In an aim to improve the sponsor group experience, in which incoming Pomona College students live in halls with two older students who help them transition into the school, the Residence Hall Staff will modify the current system so that many sponsor groups will have three, instead of only two, sponsors.
“For the last several years, we’ve been surveying first-years and sponsors, and there’s a couple threads that kind of come through,” Dean of Campus Life Ric Townes said. “We’ve found that the smaller the sponsor group, the more likely the student is to have had a great experience. When they’re smaller, you can see the difference in satisfaction rates.”
However, it was not feasible to reduce the size of the actual sponsor groups, which usually have between 10 and 20 first-year students.
“Architecturally speaking, that’s hard to do because some of the sponsor group sizes are framed around the architecture of the building,” Townes said. “We didn’t want to have two sponsor groups with empty beds in the middle because those rooms would be deferred housing, and it could be anyone who lived there.”
Since dividing the large sponsor groups would be difficult, discussions turned toward adding a third sponsor.
“You can contribute to the sponsor group if you can cut down on the sponsor-to-student ratio,” Townes said.
Most groups with a third sponsor will be either in Mudd-Blaisdell Residence Hall or Harwood Court Residence Hall where many sponsor groups are larger, according to Townes. The reduced ratio is hoped to benefit both the sponsees and the sponsors.
“The added benefits are twofold. First, our focus is on the sponsors as well as the first-years. We hope adding a third sponsor, especially to some of the large groups, will lessen the burden on the sponsors, so they will be better able to focus on academics and other things,” Townes said. “Number two, when you add a third sponsor, you get three people you can use as a resource.”
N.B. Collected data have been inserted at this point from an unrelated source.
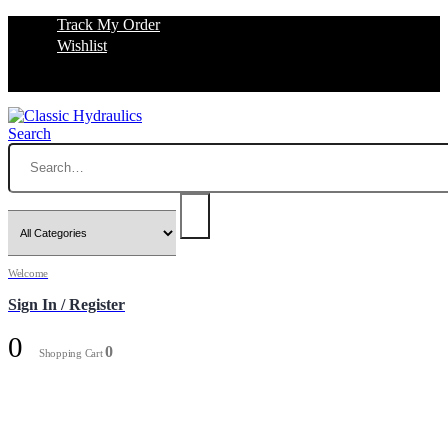
Track My Order
Wishlist
Search
Welcome
Sign In / Register
0
0
Shopping Cart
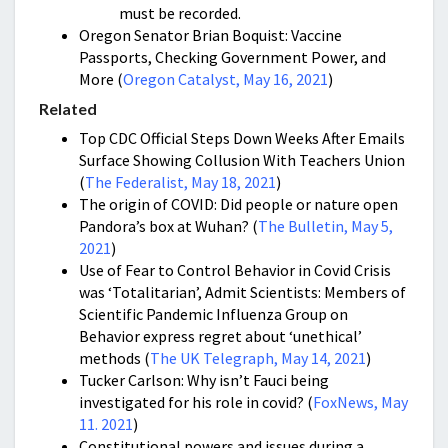
must be recorded.
Oregon Senator Brian Boquist: Vaccine
Passports, Checking Government Power, and
More (
Oregon Catalyst, May 16, 2021
)
Related
Top CDC Official Steps Down Weeks After Emails
Surface Showing Collusion With Teachers Union
(
The Federalist, May 18, 2021
)
The origin of COVID: Did people or nature open
Pandora’s box at Wuhan? (
The Bulletin, May 5,
2021
)
Use of Fear to Control Behavior in Covid Crisis
was ‘Totalitarian’, Admit Scientists: Members of
Scientific Pandemic Influenza Group on
Behavior express regret about ‘unethical’
methods (
The UK Telegraph, May 14, 2021
)
Tucker Carlson: Why isn’t Fauci being
investigated for his role in covid? (
FoxNews, May
11. 2021
)
Constitutional powers and issues during a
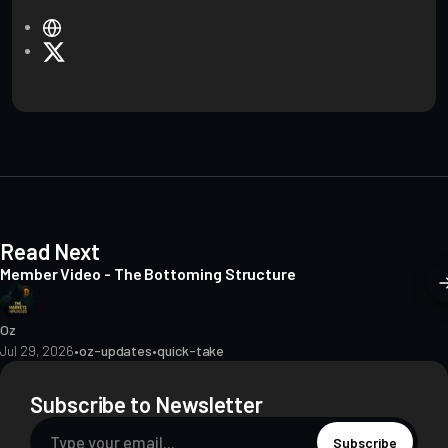
W
e
X
b
s
i
t
e
Read Next
Member Video - The Bottoming Structure
Oz
Jul 29, 2026
•
oz-updates
•
quick-take
Subscribe to Newsletter
Subscribe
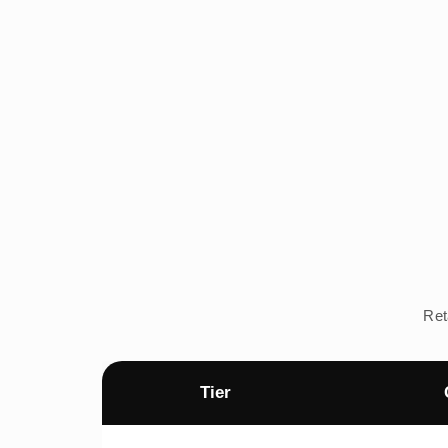
Ret
Tier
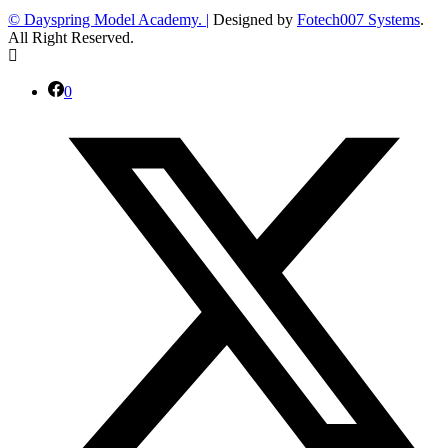
© Dayspring Model Academy. |
Designed by
Fotech007 Systems
.
All Right Reserved.
0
Evan Hamaguchi PO ’16, who will be a sponsor in a group of three next year, thought the changes would have a positive effect on sponsor groups.
“It also makes room for an extra viewpoint on academics, student lifestyles, and points of discussion among the sponsor group,” Hamaguchi said.
Julia Swanson PO ’16, who will also be in a three-sponsor team, believes that an added sponsor will create a better experience for the first-years.
“More sponsors equal more options for our sponsees,” she said. “What I mean is everyone can bond and get help from the sponsors that suit their personality the best.”
The three-sponsor system was implemented for different purposes than the system of alternate sponsors that is currently in place. The alternate sponsor would only step into the job if one of the two sponsors on the hall had to move out, which happens occasionally.
“We don’t want to have ghost sponsors, so a couple of years ago, we decided to create what we then called ‘alternate’ sponsors, in case we had a ghost sponsor or, as in the case of this year, somebody steps out for whatever reason. We wanted a viable way to replace them,” Townes said. But “it didn’t really work. We couldn’t get people who wanted to do it, and we didn’t do a good job of articulating what their responsibilities are.”